Sunday, April 6, 2014

An unexpected feeling.

Today Michael, Kailye, and I had the opportunity to attend the morning session of conference for The Church of Jesus Christ of Latter Day Saints.  It is the first time any of us have been able to attend.  I love to hear the words from the Lord through his servants.  I love talking with Kk about her feelings about it and to hear her perspective and how different the things are that we each take from the messages.  The Lord truly knows us all and knows what we need to hear.

During conference the Mormon Tabernacle Choir performs much of the music.  I love to hear the messages that music brings to my heart, but today was something different.  Today as they sang the songs my heart ached to sing along. Not just in a way that I felt out of habit that I should be singing the words of the hymns but my heart physically ached to let the spirit flow through my voice.

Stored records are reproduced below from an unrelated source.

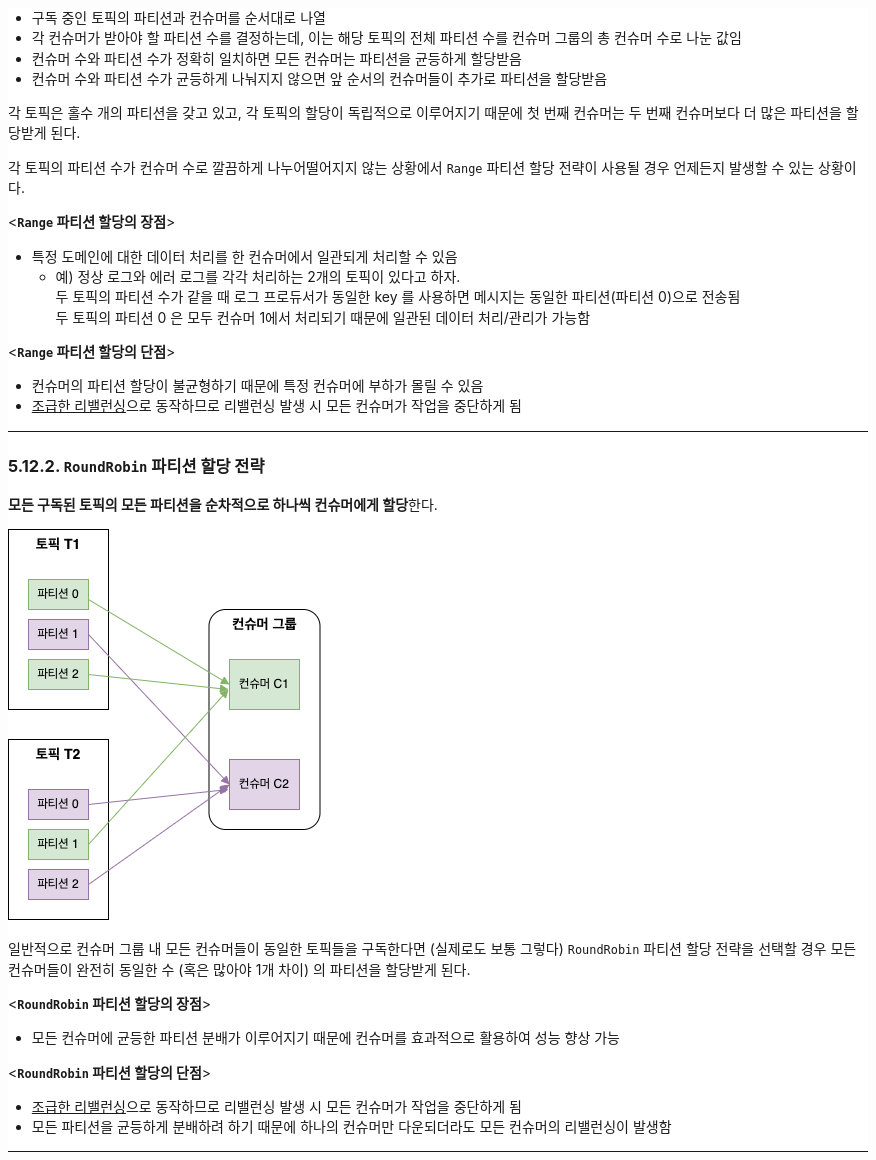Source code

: - 구독 중인 토픽의 파티션과 컨슈머를 순서대로 나열
- 각 컨슈머가 받아야 할 파티션 수를 결정하는데, 이는 해당 토픽의 전체 파티션 수를 컨슈머 그룹의 총 컨슈머 수로 나눈 값임
- 컨슈머 수와 파티션 수가 정확히 일치하면 모든 컨슈머는 파티션을 균등하게 할당받음
- 컨슈머 수와 파티션 수가 균등하게 나눠지지 않으면 앞 순서의 컨슈머들이 추가로 파티션을 할당받음

각 토픽은 홀수 개의 파티션을 갖고 있고, 각 토픽의 할당이 독립적으로 이루어지기 때문에 첫 번째 컨슈머는 두 번째 컨슈머보다 더 많은 파티션을 할당받게 된다.

각 토픽의 파티션 수가 컨슈머 수로 깔끔하게 나누어떨어지지 않는 상황에서 `Range` 파티션 할당 전략이 사용될 경우 언제든지 발생할 수 있는 상황이다.

<**`Range` 파티션 할당의 장점**>  
- 특정 도메인에 대한 데이터 처리를 한 컨슈머에서 일관되게 처리할 수 있음
  - 예) 정상 로그와 에러 로그를 각각 처리하는 2개의 토픽이 있다고 하자.  
  두 토픽의 파티션 수가 같을 때 로그 프로듀서가 동일한 key 를 사용하면 메시지는 동일한 파티션(파티션 0)으로 전송됨  
  두 토픽의 파티션 0 은 모두 컨슈머 1에서 처리되기 때문에 일관된 데이터 처리/관리가 가능함

<**`Range` 파티션 할당의 단점**>  
- 컨슈머의 파티션 할당이 불균형하기 때문에 특정 컨슈머에 부하가 몰릴 수 있음
- [조급한 리밸런싱](#121-조급한-리밸런스-eager-rebalance)으로 동작하므로 리밸런싱 발생 시 모든 컨슈머가 작업을 중단하게 됨

---

### 5.12.2. `RoundRobin` 파티션 할당 전략

**모든 구독된 토픽의 모든 파티션을 순차적으로 하나씩 컨슈머에게 할당**한다.

![RoundRobin 파티션 할당 전략](/assets/img/dev/2024/0623/roundrobin.png)

일반적으로 컨슈머 그룹 내 모든 컨슈머들이 동일한 토픽들을 구독한다면 (실제로도 보통 그렇다) `RoundRobin` 파티션 할당 전략을 선택할 경우 모든 컨슈머들이 
완전히 동일한 수 (혹은 많아야 1개 차이) 의 파티션을 할당받게 된다.

<**`RoundRobin` 파티션 할당의 장점**>  
- 모든 컨슈머에 균등한 파티션 분배가 이루어지기 때문에 컨슈머를 효과적으로 활용하여 성능 향상 가능

<**`RoundRobin` 파티션 할당의 단점**>
- [조급한 리밸런싱](#121-조급한-리밸런스-eager-rebalance)으로 동작하므로 리밸런싱 발생 시 모든 컨슈머가 작업을 중단하게 됨
- 모든 파티션을 균등하게 분배하려 하기 때문에 하나의 컨슈머만 다운되더라도 모든 컨슈머의 리밸런싱이 발생함

---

This past fall my husband's Aunt Valerie passed away and during the few precious days we had to be around her and tell her our feelings of the things she had done for us, many shared their memories and testimonies.  I talked Michael after and told him that I'm not very good at sharing my testimony.  He interrupted me and said something to me I'll never forget and hold dear to my heart. "Yes, you are! When you sing people can feel the spirit and know your testimony. Your testimony comes through your voice."

I have taken every opportunity I have had to sing since then.  I know that my talents are a gift from God and that if I chose not to share them I may lose them.  But also, I know that if I do not sing I physically ache to express what I know to be true.  I know I am a daughter of God. I know Christ lives and that I have a purpose here I this life.  I know that part of that purpose is to share my testimony through my voice.